Reproduce every line of the records below word for word, with no changes to spelling, spacing or line breaks.

[Text extracted from pages]
= Beginning of Section =

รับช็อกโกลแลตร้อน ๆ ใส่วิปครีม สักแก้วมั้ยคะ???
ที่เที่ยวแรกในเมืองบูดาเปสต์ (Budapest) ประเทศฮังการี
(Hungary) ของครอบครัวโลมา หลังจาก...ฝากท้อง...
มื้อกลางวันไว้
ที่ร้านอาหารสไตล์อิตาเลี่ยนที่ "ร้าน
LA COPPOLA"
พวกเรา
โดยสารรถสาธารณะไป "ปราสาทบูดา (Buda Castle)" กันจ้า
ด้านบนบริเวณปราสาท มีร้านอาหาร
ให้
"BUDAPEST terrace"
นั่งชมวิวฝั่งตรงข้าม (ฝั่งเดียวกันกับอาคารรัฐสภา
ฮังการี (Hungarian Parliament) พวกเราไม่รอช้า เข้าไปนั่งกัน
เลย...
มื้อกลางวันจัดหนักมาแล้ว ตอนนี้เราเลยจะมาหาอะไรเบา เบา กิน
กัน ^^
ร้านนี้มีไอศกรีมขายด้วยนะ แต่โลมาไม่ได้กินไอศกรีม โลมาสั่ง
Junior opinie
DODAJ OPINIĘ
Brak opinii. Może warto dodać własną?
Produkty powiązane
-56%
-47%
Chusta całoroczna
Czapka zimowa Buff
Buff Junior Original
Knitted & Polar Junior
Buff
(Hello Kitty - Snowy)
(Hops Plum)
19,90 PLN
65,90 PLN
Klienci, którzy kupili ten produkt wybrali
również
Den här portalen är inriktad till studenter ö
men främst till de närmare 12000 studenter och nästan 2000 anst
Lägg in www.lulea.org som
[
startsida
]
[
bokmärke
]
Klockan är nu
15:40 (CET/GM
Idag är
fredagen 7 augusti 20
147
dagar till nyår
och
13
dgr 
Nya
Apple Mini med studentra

= End of Section =

# [RESPONSE TO THIS EXERCISE]
รับช็อกโกลแลตร้อน ๆ ใส่วิปครีม สักแก้วมั้ยคะ???
ที่เที่ยวแรกในเมืองบูดาเปสต์ (Budapest) ประเทศฮังการี
(Hungary) ของครอบครัวโลมา หลังจาก...ฝากท้อง...
มื้อกลางวันไว้
ที่ร้านอาหารสไตล์อิตาเลี่ยนที่ "ร้าน
LA COPPOLA"
พวกเรา
โดยสารรถสาธารณะไป "ปราสาทบูดา (Buda Castle)" กันจ้า
ด้านบนบริเวณปราสาท มีร้านอาหาร
ให้
"BUDAPEST terrace"
นั่งชมวิวฝั่งตรงข้าม (ฝั่งเดียวกันกับอาคารรัฐสภา
ฮังการี (Hungarian Parliament) พวกเราไม่รอช้า เข้าไปนั่งกัน
เลย...
มื้อกลางวันจัดหนักมาแล้ว ตอนนี้เราเลยจะมาหาอะไรเบา เบา กิน
กัน ^^
ร้านนี้มีไอศกรีมขายด้วยนะ แต่โลมาไม่ได้กินไอศกรีม โลมาสั่ง
Junior opinie
DODAJ OPINIĘ
Brak opinii. Może warto dodać własną?
Produkty powiązane
-56%
-47%
Chusta całoroczna
Czapka zimowa Buff
Buff Junior Original
Knitted & Polar Junior
Buff
(Hello Kitty - Snowy)
(Hops Plum)
19,90 PLN
65,90 PLN
Klienci, którzy kupili ten produkt wybrali
również
Den här portalen är inriktad till studenter ö
men främst till de närmare 12000 studenter och nästan 2000 anst
Lägg in www.lulea.org som
[
startsida
]
[
bokmärke
]
Klockan är nu
15:40 (CET/GM
Idag är
fredagen 7 augusti 20
147
dagar till nyår
och
13
dgr 
Nya
Apple Mini med studentra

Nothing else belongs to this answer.